Figure 3.2: A logical execution mapping one-to-one to a physical execution. One-to-one relationships simplify reasoning about objects: each uniquely identifies the other, effectively collapsing both into one.
Distributed systems shatter this simplicity. Your application no longer lives in one process but spans many processes across machines, data centers, and continents, executing over minutes, hours, days, or weeks. Failure is no longer an edge case but becomes the regular case when processes crash and networks partition (see Figure 3.3).
Figure 3.3: A logical execution mapping one-to-many to multiple physical executions.

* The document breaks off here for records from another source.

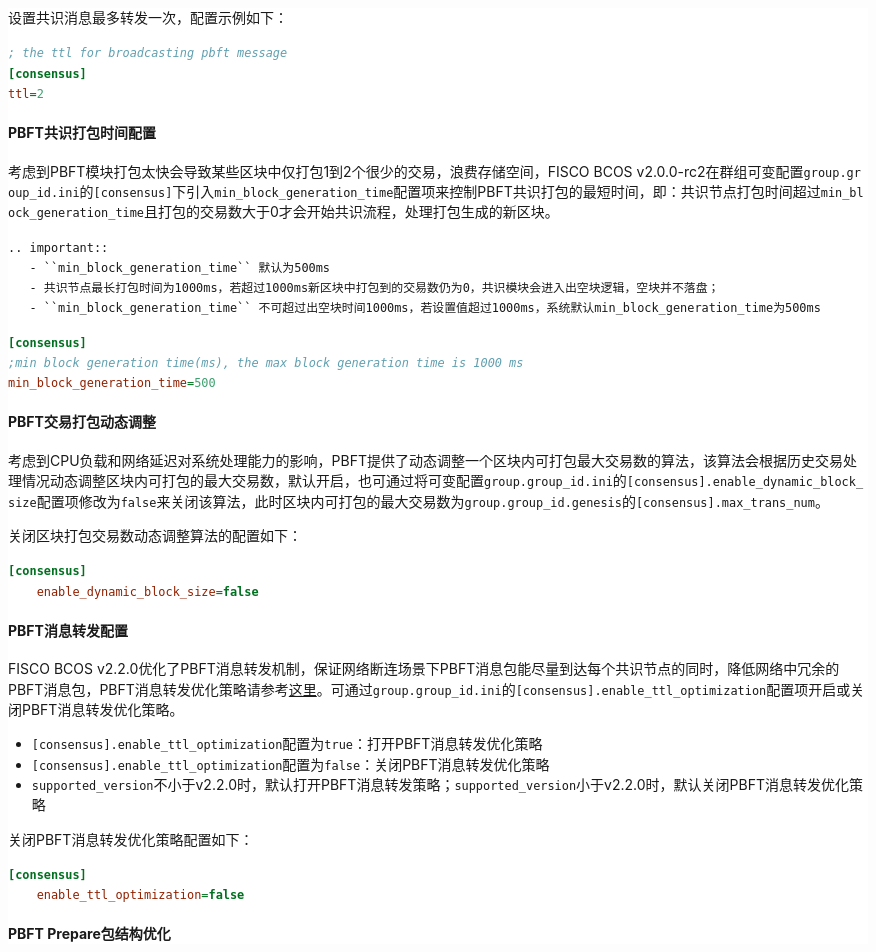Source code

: 设置共识消息最多转发一次，配置示例如下：

```ini
; the ttl for broadcasting pbft message
[consensus]
ttl=2
```

#### PBFT共识打包时间配置

考虑到PBFT模块打包太快会导致某些区块中仅打包1到2个很少的交易，浪费存储空间，FISCO BCOS v2.0.0-rc2在群组可变配置`group.group_id.ini`的`[consensus]`下引入`min_block_generation_time`配置项来控制PBFT共识打包的最短时间，即：共识节点打包时间超过`min_block_generation_time`且打包的交易数大于0才会开始共识流程，处理打包生成的新区块。

```eval_rst
.. important::
   - ``min_block_generation_time`` 默认为500ms
   - 共识节点最长打包时间为1000ms，若超过1000ms新区块中打包到的交易数仍为0，共识模块会进入出空块逻辑，空块并不落盘；
   - ``min_block_generation_time`` 不可超过出空块时间1000ms，若设置值超过1000ms，系统默认min_block_generation_time为500ms

```

```ini
[consensus]
;min block generation time(ms), the max block generation time is 1000 ms
min_block_generation_time=500
```

#### PBFT交易打包动态调整

考虑到CPU负载和网络延迟对系统处理能力的影响，PBFT提供了动态调整一个区块内可打包最大交易数的算法，该算法会根据历史交易处理情况动态调整区块内可打包的最大交易数，默认开启，也可通过将可变配置`group.group_id.ini`的`[consensus].enable_dynamic_block_size`配置项修改为`false`来关闭该算法，此时区块内可打包的最大交易数为`group.group_id.genesis`的`[consensus].max_trans_num`。

关闭区块打包交易数动态调整算法的配置如下：

```ini
[consensus]
    enable_dynamic_block_size=false
```

#### PBFT消息转发配置

FISCO BCOS v2.2.0优化了PBFT消息转发机制，保证网络断连场景下PBFT消息包能尽量到达每个共识节点的同时，降低网络中冗余的PBFT消息包，PBFT消息转发优化策略请参考[这里](../design/consensus/pbft_optimize.md)。可通过`group.group_id.ini`的`[consensus].enable_ttl_optimization`配置项开启或关闭PBFT消息转发优化策略。

- `[consensus].enable_ttl_optimization`配置为`true`：打开PBFT消息转发优化策略
- `[consensus].enable_ttl_optimization`配置为`false`：关闭PBFT消息转发优化策略
- `supported_version`不小于v2.2.0时，默认打开PBFT消息转发策略；`supported_version`小于v2.2.0时，默认关闭PBFT消息转发优化策略

关闭PBFT消息转发优化策略配置如下：

```ini
[consensus]
    enable_ttl_optimization=false
```

#### PBFT Prepare包结构优化
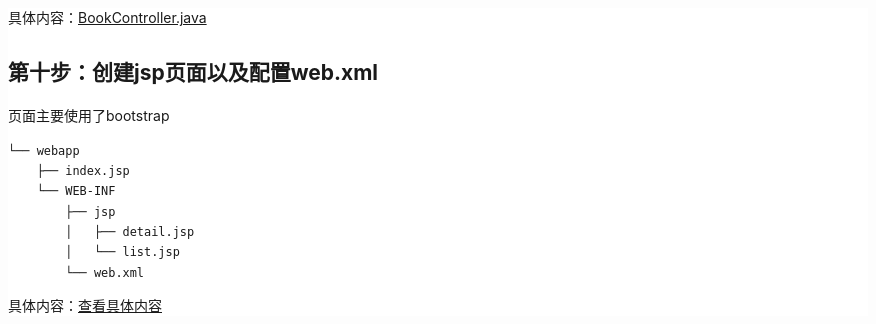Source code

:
 ```
```
具体内容：<a href="https://github.com/hisen-yuan/SSM_BookSystem/blob/master/BookSystem_V0/src/main/java/com/hisen/web/BookController.java" target="_blank">BookController.java</a>

第十步：创建jsp页面以及配置web.xml
---
页面主要使用了bootstrap
```
└── webapp
    ├── index.jsp
    └── WEB-INF
        ├── jsp
        │   ├── detail.jsp
        │   └── list.jsp
        └── web.xml
```
具体内容：<a href="https://github.com/hisen-yuan/SSM_BookSystem/tree/master/BookSystem_V0/src/main/webapp" target="_blank">查看具体内容</a>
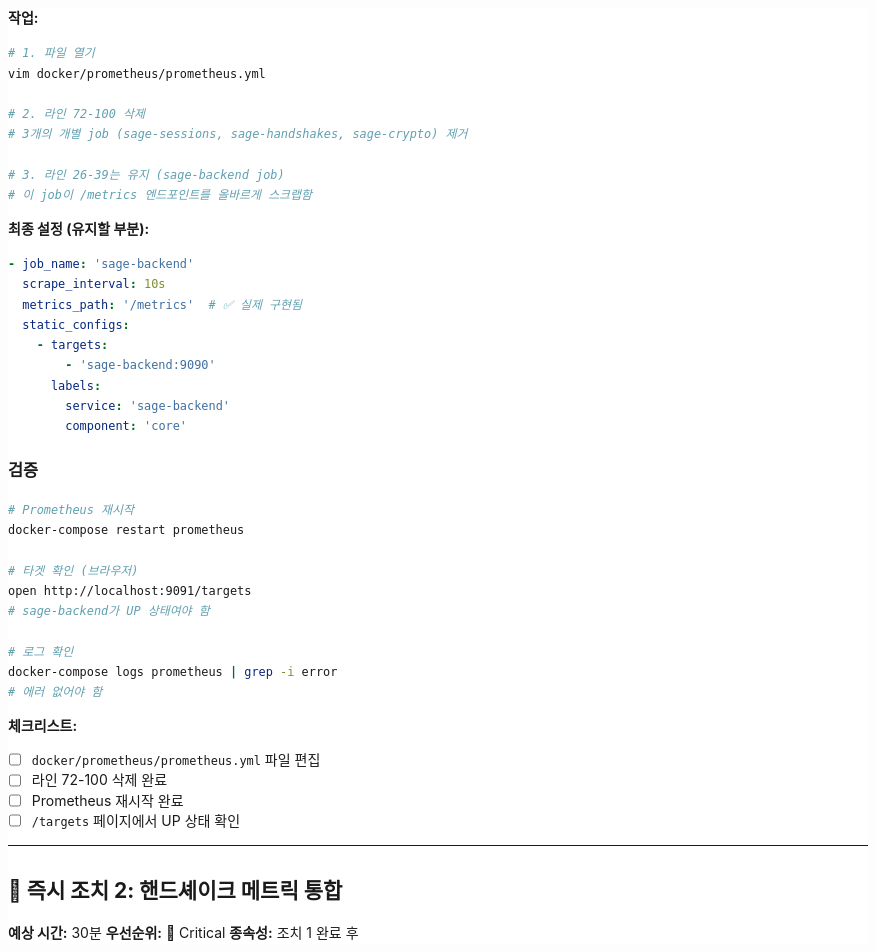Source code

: **작업:**
```bash
# 1. 파일 열기
vim docker/prometheus/prometheus.yml

# 2. 라인 72-100 삭제
# 3개의 개별 job (sage-sessions, sage-handshakes, sage-crypto) 제거

# 3. 라인 26-39는 유지 (sage-backend job)
# 이 job이 /metrics 엔드포인트를 올바르게 스크랩함
```

**최종 설정 (유지할 부분):**
```yaml
- job_name: 'sage-backend'
  scrape_interval: 10s
  metrics_path: '/metrics'  # ✅ 실제 구현됨
  static_configs:
    - targets:
        - 'sage-backend:9090'
      labels:
        service: 'sage-backend'
        component: 'core'
```

### 검증

```bash
# Prometheus 재시작
docker-compose restart prometheus

# 타겟 확인 (브라우저)
open http://localhost:9091/targets
# sage-backend가 UP 상태여야 함

# 로그 확인
docker-compose logs prometheus | grep -i error
# 에러 없어야 함
```

**체크리스트:**
- [ ] `docker/prometheus/prometheus.yml` 파일 편집
- [ ] 라인 72-100 삭제 완료
- [ ] Prometheus 재시작 완료
- [ ] `/targets` 페이지에서 UP 상태 확인

---

## 🎯 즉시 조치 2: 핸드셰이크 메트릭 통합

**예상 시간:** 30분
**우선순위:** 🔴 Critical
**종속성:** 조치 1 완료 후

One-to-many relationships complicate reasoning about objects: one no longer identifies the other, effectively exploding one into many.
Before building the Research Agent, we need a model of computations that spans space and time.

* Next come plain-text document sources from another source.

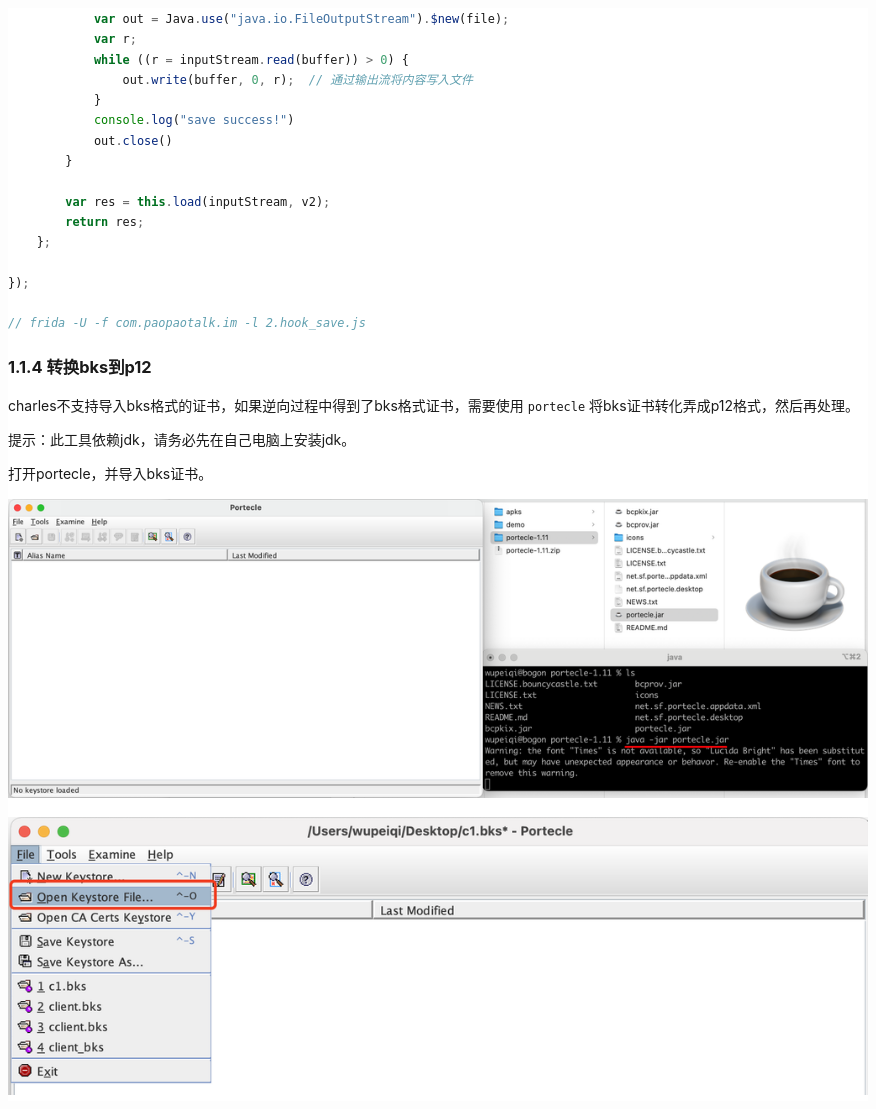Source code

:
 ```javascript
            var out = Java.use("java.io.FileOutputStream").$new(file);
            var r;
            while ((r = inputStream.read(buffer)) > 0) {
                out.write(buffer, 0, r);  // 通过输出流将内容写入文件
            }
            console.log("save success!")
            out.close()
        }

        var res = this.load(inputStream, v2);
        return res;
    };
    
});

// frida -U -f com.paopaotalk.im -l 2.hook_save.js
```

### 1.1.4 转换bks到p12

charles不支持导入bks格式的证书，如果逆向过程中得到了bks格式证书，需要使用 `portecle` 将bks证书转化弄成p12格式，然后再处理。

提示：此工具依赖jdk，请务必先在自己电脑上安装jdk。

打开portecle，并导入bks证书。

![image-20230207134126034](assets/image-20230207134126034.png)

![image-20221005175329570](assets/image-20221005175329570.png)

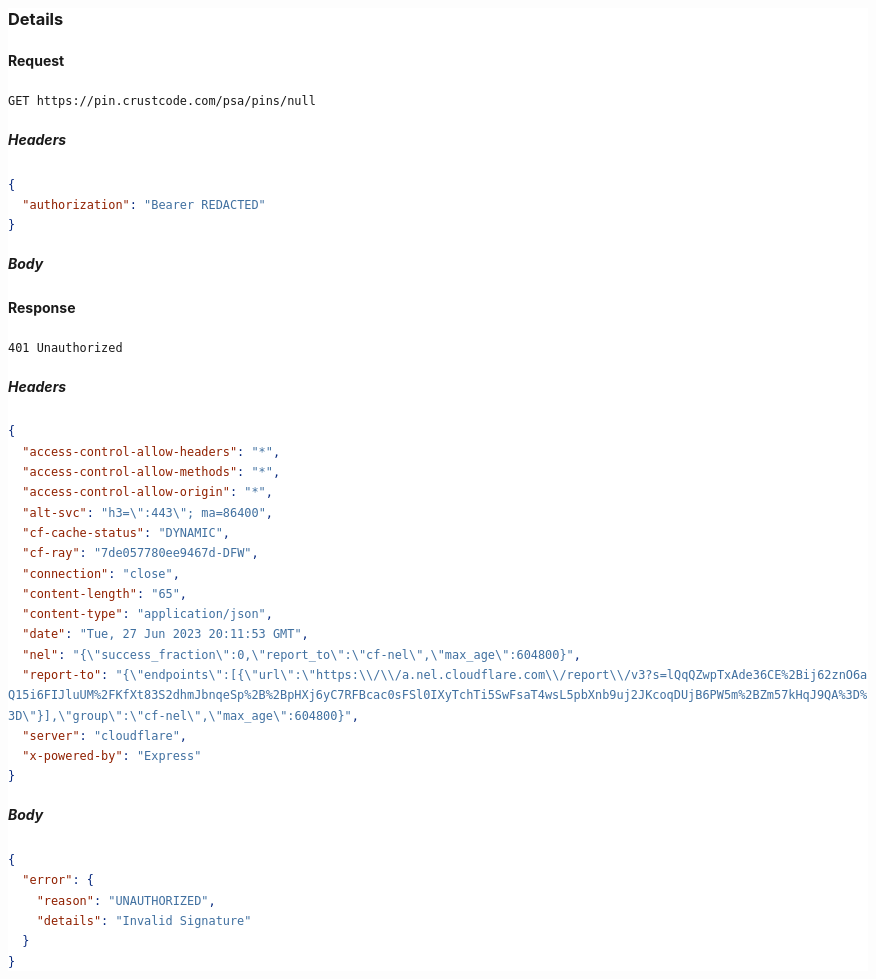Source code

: 
### Details

#### Request
```
GET https://pin.crustcode.com/psa/pins/null
```
##### Headers
```json
{
  "authorization": "Bearer REDACTED"
}
```
##### Body
```json

```

#### Response
```
401 Unauthorized
```
##### Headers
```json
{
  "access-control-allow-headers": "*",
  "access-control-allow-methods": "*",
  "access-control-allow-origin": "*",
  "alt-svc": "h3=\":443\"; ma=86400",
  "cf-cache-status": "DYNAMIC",
  "cf-ray": "7de057780ee9467d-DFW",
  "connection": "close",
  "content-length": "65",
  "content-type": "application/json",
  "date": "Tue, 27 Jun 2023 20:11:53 GMT",
  "nel": "{\"success_fraction\":0,\"report_to\":\"cf-nel\",\"max_age\":604800}",
  "report-to": "{\"endpoints\":[{\"url\":\"https:\\/\\/a.nel.cloudflare.com\\/report\\/v3?s=lQqQZwpTxAde36CE%2Bij62znO6aQ15i6FIJluUM%2FKfXt83S2dhmJbnqeSp%2B%2BpHXj6yC7RFBcac0sFSl0IXyTchTi5SwFsaT4wsL5pbXnb9uj2JKcoqDUjB6PW5m%2BZm57kHqJ9QA%3D%3D\"}],\"group\":\"cf-nel\",\"max_age\":604800}",
  "server": "cloudflare",
  "x-powered-by": "Express"
}
```
##### Body
```json
{
  "error": {
    "reason": "UNAUTHORIZED",
    "details": "Invalid Signature"
  }
}
```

When we think of distribution, we think of distribution in space: one execution invokes another execution on another location (another process or machine). The invoke creates a cut in space.
But we also must think of distribution in time: one execution awaits another execution, suspending while waiting and subsequently resuming. The await creates a cut in time.
3.1.1 Model of Computation
Computation is a graph with nodes representing executions and edges representing relationships or dependencies between executions.
For example, the root execution in Figure 3.1, representing the topic "What are distributed systems", spawns two executions representing the topics "What is scalability" and "What is reliability". Here, an edge between executions represents invoking another execution and awaiting its result.
The root of the graph has a dual nature: The root represents both the initial execution and the entire collection of executions spawned during its lifetime. This collection, the complete graph of executions, is often referred to as a workflow.
This pattern is recursive: every execution represents itself and the collection of executions spawned during its lifetime. Depending on context, we might refer to the complete graph as "a workflow", a subgraph as "a workflow", or, to emphasize the hierarchy, as "a sub-workflow" or "a child workflow".
Logical vs Physical View
Consider what happens when the Research Agent spawns an agent to research a subtopic. The logical execution—"What are distributed systems"—exists independent of any physical executions. Yet, the logical execution must map to a physical execution (a function running in a process running on a machine) to make progress. This mapping is not permanent. The logical execution may map to different physical executions over time. For example, when a crash occurs, recovery remaps the logical execution to a new physical execution.
One logical execution maps to one or more physical executions. We say that the logical execution is composed of its physical executions and the physical executions contribute to the logical execution.
This logical–physical split underpins how we reason about identity, coordination, and recovery.